The human factor. RAF pilots had leave. The strain of continuous flying would be relieved. Air battles were so quick that pilots lost their best friends in seconds, had to fly back, refuel and rearm and take off again. The constant adrenalin rush, fortified by Benzedrine (for the RAF) or Piratin (for the Luftwaffe) ground down the nerves of the pilots. The RAF culture was to get away from this in the evenings – and “talking shop” in the pub or dance hall was frowned upon. The Luftwaffe culture was more dour. Pilots would often sit and discuss tactics when they weren’t flying, so there was no time in which their minds weren’t on the job. Worse, they just kept flying continuously, sometimes several sorties a day, while their friends and comrades were killed around them. The phenomena of Kanalkrankheit (Channel sickness) with pilots either cracking up or pulling a sickie, became increasingly prevalent as September dragged on. A lesson for managements everywhere. Workers need breaks to function.
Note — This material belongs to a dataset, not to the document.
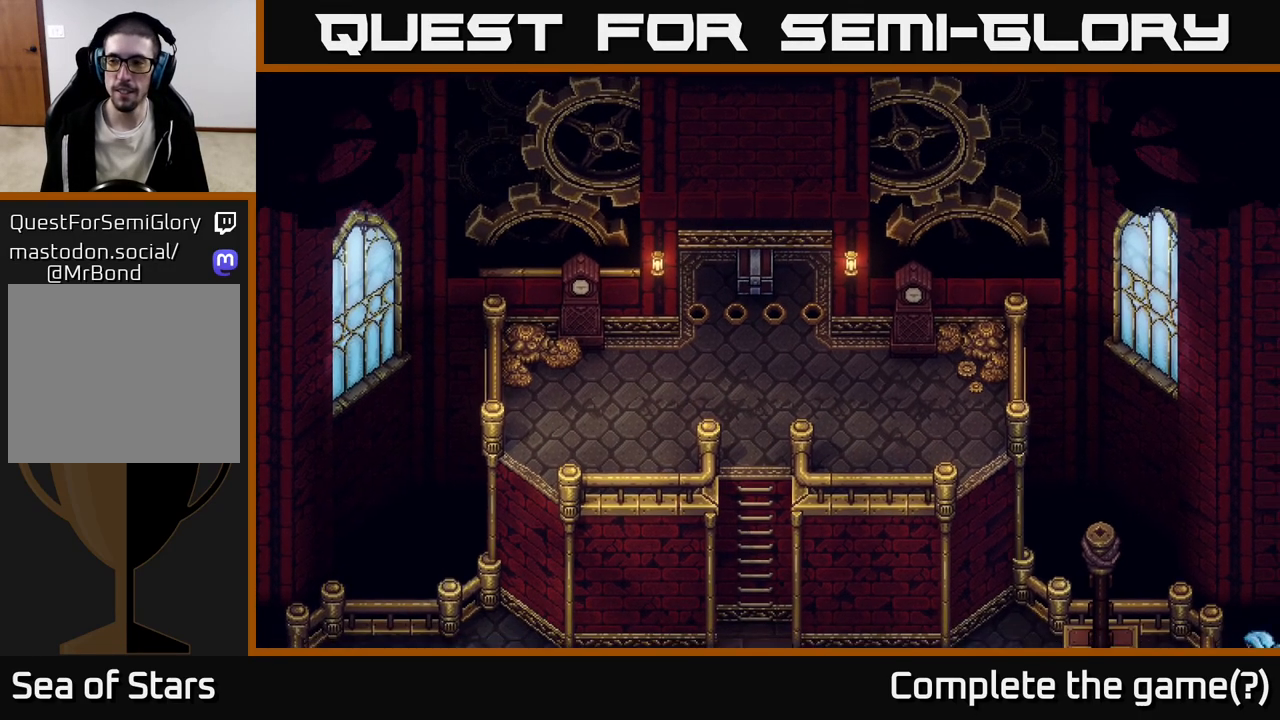
{"buttons": [], "left_stick": "down-left", "right_stick": "center", "events": [[17, "A", "up"], [83, "A", "down"], [233, "A", "up"], [350, "A", "down"], [500, "A", "up"]]}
The underlying point of all this is that Nazi Germany – with an over leveraged and under resourced economy – was only capable of winning short, fast wars and – once it had started – was compelled to keep trying to do so until they bit off more than they could chew in Operation Barbarossa. The Battle of Britain, in wearing out their air force in a long battle of attrition, was a small harbinger of how their entire war machine was to be ground to total destruction by the Red Army after 1941. As Hitler commented to Finnish dictator Mannerheim in 1943 – surfacing from his barbiturates in a moment of realism and lucidity and seeing the writing on the wall – “who would have thought any country could produce 3,000 tanks a month?”